One of the greatest challenges we face as marketers, is demonstrating the value of our contribution to the business. Campaign ROI has, in the past, been measured through a combination of (valuable) column inches (yes, I’m that old), number of enquiries (before we’d heard of leads, let alone MQLs), the number of MQLs vs SQLs/SALs and latterly, opens, clicks, traffic, shares and likes. But, as buyers become savvier about their purchases, we marketers must continually adjust our tactics in response and refine the performance measures we use.

It’s no longer enough to show the performance of our campaigns as a piece of data analysis or the number of sales accepted leads; it’s about marketing pipeline contribution. That’s the value your marketing adds to the pipeline – it has a dollar or a pound sign attached to it.

Marketing pipeline contribution, or marketing influenced pipeline is something that until recently filled me (personally) with dread. Not because of the responsibility for my team meeting a percentage contribution, but the volume of data, manual mapping of leads to opportunities and the mindset shift that was needed across the entire sales and marketing team to make this work properly.

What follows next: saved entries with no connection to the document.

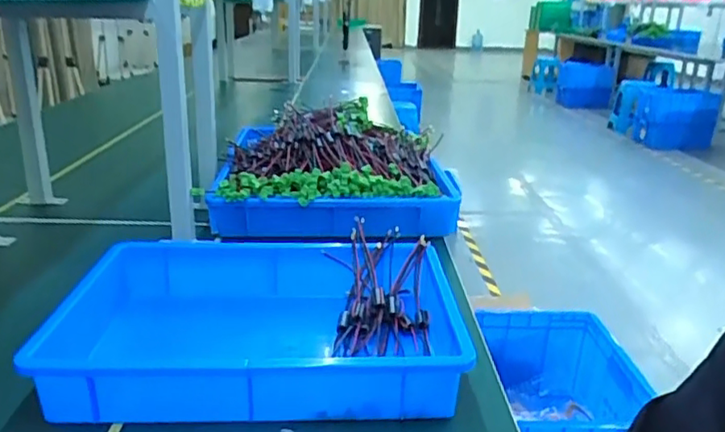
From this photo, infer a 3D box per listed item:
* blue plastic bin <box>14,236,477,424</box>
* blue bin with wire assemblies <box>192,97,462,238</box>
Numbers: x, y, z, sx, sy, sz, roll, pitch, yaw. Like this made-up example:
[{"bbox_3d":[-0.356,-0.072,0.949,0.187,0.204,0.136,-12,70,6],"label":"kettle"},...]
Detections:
[{"bbox_3d":[-0.109,0.128,0.686,0.431,0.094,0.280,0,20,-7],"label":"blue plastic bin"},{"bbox_3d":[-0.055,-0.095,1.149,0.419,0.163,0.395,0,20,-6],"label":"blue bin with wire assemblies"}]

It’s challenging but not impossible to do. I previously worked for a company where the calculations and creating the right data extracts seemed to take forever only to show a teeny, tiny average 5% marketing pipeline contribution. With questions of ‘where’s the rest of the budget going’ and ‘what is marketing’s value’, there had to be another answer.

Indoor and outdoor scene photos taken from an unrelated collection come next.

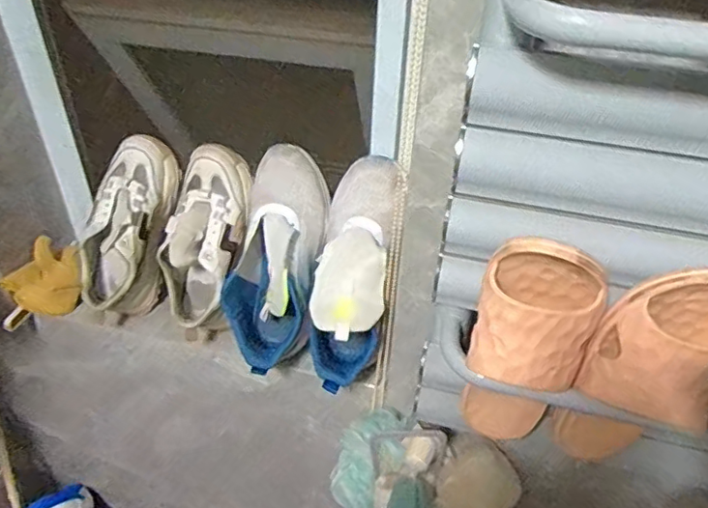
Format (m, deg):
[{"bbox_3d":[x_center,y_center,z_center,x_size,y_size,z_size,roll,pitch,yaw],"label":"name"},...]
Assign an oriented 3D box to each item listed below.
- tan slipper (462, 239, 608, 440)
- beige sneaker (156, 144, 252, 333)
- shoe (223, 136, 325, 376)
[{"bbox_3d":[0.149,0.098,0.512,0.094,0.244,0.077,23,43,23],"label":"tan slipper"},{"bbox_3d":[-0.201,-0.013,0.775,0.097,0.264,0.099,15,10,14],"label":"beige sneaker"},{"bbox_3d":[-0.102,0.004,0.766,0.112,0.290,0.097,9,-2,7],"label":"shoe"}]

On closer examination of the data, it was clear there was a systems and process issue, starting with the way we tracked leads through the CRM, how leads were converted to opportunity and the fact that ‘new’ opportunities didn’t require a ‘source’ field (oh, the shame!). One of the main reasons for ‘lead lost’ was that it was simply easier to create a new opportunity…

With all of those items aligned, categorized and required fields added, marketing pipeline contribution is easier to show. If you can track a lead all the way from when it first entered the system, through to the sales pipeline, you can show a marketing pipeline contribution.

But, what percentage of pipeline should your marketing team contribute? That is, in itself, a whole other post. And one I’ll come back to in detail. For now, I would recommend you analyze and fully understand your current situation before worrying what to aim for.

Marketing has grown up recently. You only have to look at the shift in buyer behavior and listen to the research results to understand that change. Now, it’s time to get the recognition for the contribution marketers make to the bottom line. And that means, understanding, and measuring.